■ Task directions
Any picture in the data below should be skipped, while every line is repeated exactly.

■ Raw data
====

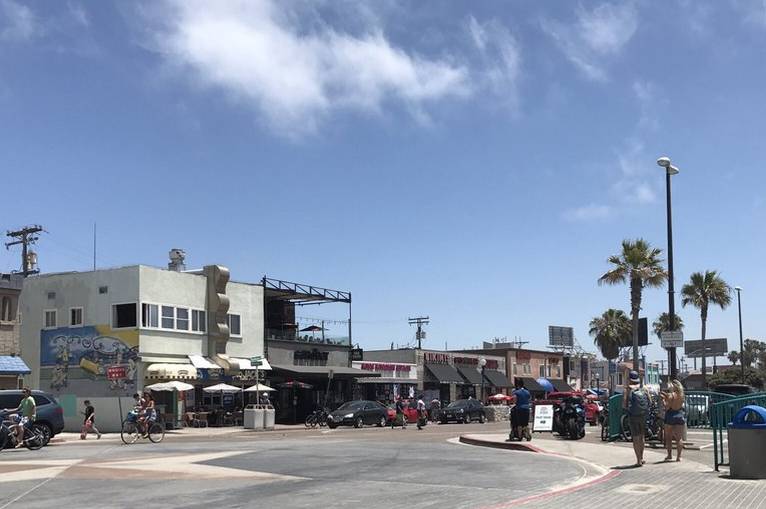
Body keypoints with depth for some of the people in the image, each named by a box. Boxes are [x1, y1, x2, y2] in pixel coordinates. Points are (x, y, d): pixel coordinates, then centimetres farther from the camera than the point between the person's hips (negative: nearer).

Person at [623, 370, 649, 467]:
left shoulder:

====

■ Exercise answer
Body keypoints with depth for some of the people in the image, each named by a box. Boxes are [x1, y1, x2, y2] in pixel coordinates. Points are (x, y, d): pixel coordinates, then centimetres farther from the camera than the point between the person's hips (negative: nearer).

Person at [623, 370, 649, 467]:
left shoulder:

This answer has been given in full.